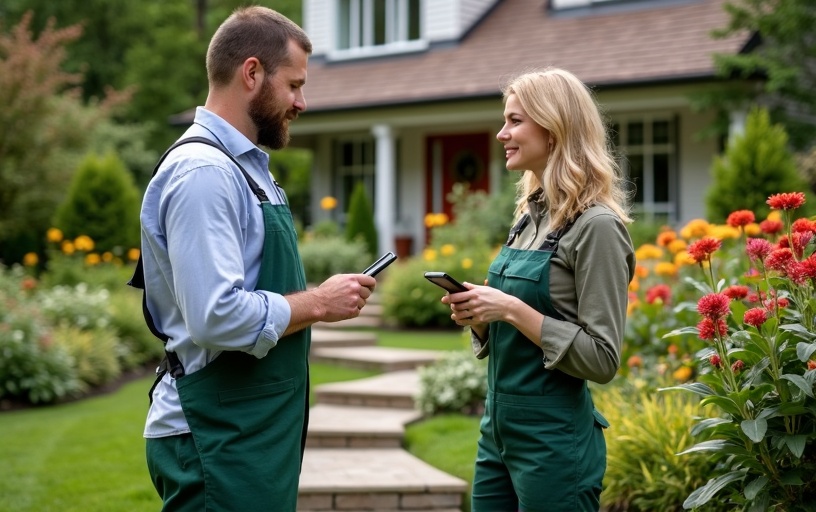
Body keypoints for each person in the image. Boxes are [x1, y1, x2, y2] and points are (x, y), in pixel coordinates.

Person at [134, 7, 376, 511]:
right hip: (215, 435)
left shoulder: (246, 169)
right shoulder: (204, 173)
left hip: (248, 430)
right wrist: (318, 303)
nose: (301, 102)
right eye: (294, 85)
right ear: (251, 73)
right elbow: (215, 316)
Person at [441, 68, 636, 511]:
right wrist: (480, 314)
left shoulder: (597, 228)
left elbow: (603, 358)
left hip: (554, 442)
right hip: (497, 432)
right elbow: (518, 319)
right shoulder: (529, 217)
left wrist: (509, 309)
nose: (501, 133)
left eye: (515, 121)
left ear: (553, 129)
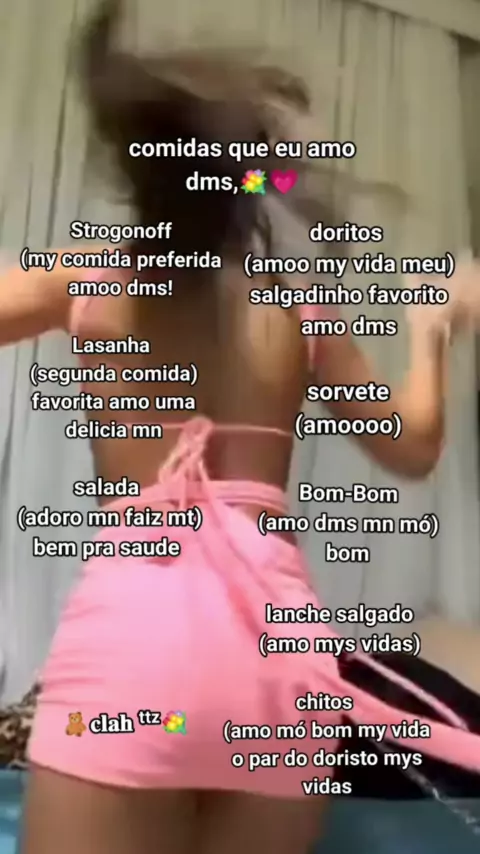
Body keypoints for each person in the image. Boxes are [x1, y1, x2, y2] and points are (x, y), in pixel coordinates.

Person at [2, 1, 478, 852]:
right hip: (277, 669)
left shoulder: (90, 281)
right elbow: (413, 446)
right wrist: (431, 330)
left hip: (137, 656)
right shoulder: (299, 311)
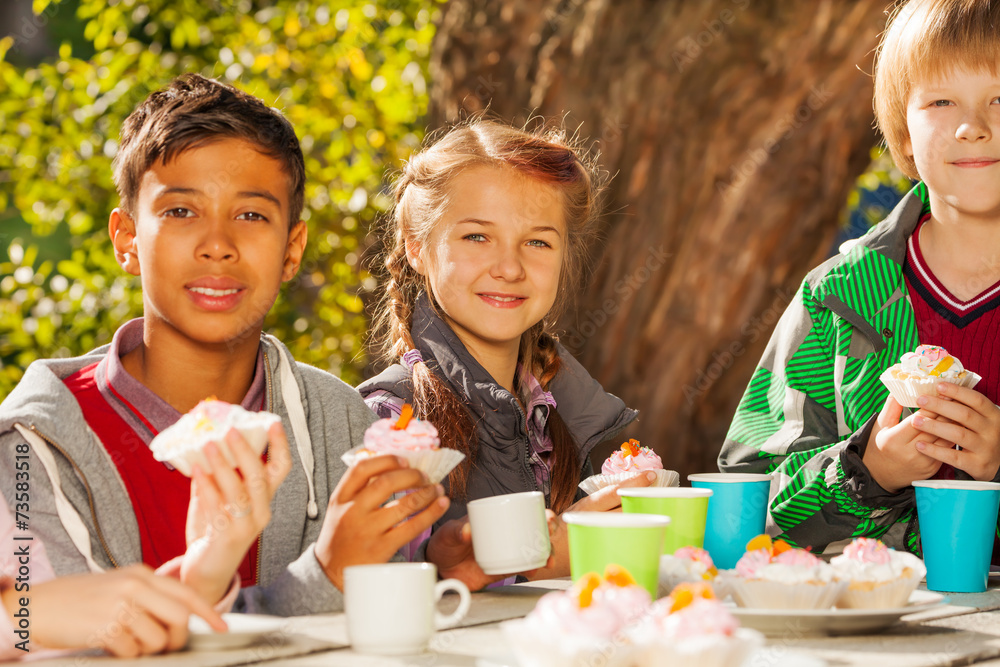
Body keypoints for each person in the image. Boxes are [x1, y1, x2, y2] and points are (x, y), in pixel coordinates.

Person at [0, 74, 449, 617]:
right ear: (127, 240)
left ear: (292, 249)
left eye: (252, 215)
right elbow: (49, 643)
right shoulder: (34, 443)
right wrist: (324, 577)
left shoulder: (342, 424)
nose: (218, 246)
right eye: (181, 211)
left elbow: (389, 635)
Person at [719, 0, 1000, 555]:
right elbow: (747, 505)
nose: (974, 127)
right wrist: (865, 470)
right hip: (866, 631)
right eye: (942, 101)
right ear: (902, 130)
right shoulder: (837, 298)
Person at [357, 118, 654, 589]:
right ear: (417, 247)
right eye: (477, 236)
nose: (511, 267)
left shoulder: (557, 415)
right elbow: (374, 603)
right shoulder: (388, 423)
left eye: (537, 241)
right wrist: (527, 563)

==

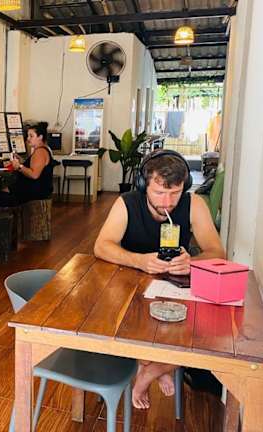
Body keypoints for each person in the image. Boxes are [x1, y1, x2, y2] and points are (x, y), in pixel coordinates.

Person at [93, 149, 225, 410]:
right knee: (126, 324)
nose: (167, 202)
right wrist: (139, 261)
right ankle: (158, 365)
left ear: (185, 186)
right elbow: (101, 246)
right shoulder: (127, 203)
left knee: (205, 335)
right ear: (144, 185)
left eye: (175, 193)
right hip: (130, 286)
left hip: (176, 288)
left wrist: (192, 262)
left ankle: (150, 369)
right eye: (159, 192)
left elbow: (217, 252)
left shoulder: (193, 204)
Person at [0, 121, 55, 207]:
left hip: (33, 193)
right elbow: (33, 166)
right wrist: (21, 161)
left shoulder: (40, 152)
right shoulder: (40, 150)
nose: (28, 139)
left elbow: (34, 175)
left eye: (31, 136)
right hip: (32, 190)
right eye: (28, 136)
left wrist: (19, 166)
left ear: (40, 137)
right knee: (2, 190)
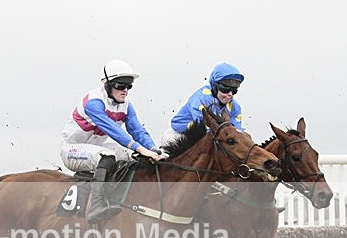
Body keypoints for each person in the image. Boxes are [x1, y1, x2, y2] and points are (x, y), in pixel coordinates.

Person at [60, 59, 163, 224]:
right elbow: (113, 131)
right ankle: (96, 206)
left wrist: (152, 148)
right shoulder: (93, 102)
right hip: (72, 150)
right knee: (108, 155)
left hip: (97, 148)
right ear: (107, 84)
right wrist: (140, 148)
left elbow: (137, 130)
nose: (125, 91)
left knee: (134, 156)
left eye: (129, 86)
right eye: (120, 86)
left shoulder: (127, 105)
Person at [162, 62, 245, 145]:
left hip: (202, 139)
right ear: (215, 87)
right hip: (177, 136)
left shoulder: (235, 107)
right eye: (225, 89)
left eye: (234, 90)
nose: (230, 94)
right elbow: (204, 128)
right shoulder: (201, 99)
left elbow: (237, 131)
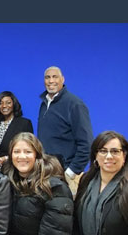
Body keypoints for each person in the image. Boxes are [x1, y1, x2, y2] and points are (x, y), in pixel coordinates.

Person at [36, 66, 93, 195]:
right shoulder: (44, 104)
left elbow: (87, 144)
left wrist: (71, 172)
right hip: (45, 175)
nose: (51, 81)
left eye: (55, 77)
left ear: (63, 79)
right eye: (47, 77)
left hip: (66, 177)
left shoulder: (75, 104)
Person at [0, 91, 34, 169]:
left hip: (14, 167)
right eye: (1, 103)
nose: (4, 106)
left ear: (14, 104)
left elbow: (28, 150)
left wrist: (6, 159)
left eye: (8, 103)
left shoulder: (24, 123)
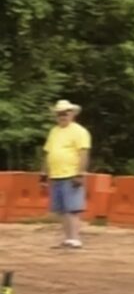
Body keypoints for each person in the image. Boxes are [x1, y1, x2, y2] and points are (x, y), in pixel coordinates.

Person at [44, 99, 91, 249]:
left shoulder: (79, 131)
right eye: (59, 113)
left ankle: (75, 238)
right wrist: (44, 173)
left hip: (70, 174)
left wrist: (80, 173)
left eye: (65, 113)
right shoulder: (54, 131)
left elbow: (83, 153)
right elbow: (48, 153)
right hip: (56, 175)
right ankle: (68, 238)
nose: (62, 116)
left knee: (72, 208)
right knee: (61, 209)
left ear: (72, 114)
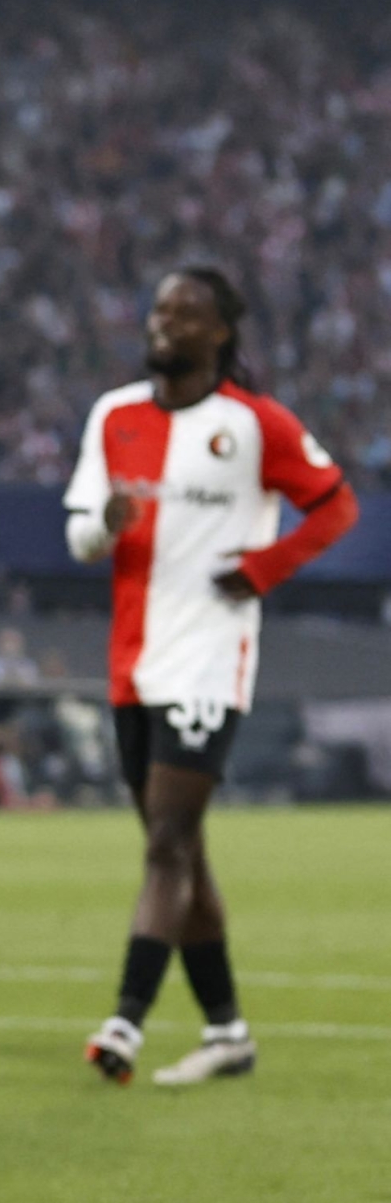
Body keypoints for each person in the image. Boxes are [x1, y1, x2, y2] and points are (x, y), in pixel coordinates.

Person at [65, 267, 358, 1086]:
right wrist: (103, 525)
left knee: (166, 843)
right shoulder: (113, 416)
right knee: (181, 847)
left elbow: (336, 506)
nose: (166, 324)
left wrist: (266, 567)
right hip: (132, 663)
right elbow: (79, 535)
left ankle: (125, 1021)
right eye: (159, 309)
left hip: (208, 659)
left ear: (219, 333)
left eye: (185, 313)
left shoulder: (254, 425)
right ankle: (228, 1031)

PROMPT:
The output is the stretch above from the line with "left wrist: (19, 166)" through the line with "left eye: (129, 86)", copied word for word with both ends kept and every picture dropped.

EXERCISE RESPONSE:
left wrist: (19, 166)
left ear: (40, 137)
right knee: (2, 190)
Body keypoints for each person in the image. Boxes are [x1, y1, x2, y2] and points are (x, y), in pixel coordinates.

Person at [60, 59, 163, 224]:
right elbow: (113, 131)
right ankle: (96, 206)
left wrist: (152, 148)
right shoulder: (93, 102)
right hip: (72, 150)
right knee: (108, 155)
left hip: (97, 148)
right ear: (107, 84)
right wrist: (140, 148)
left elbow: (137, 130)
nose: (125, 91)
left knee: (134, 156)
left eye: (129, 86)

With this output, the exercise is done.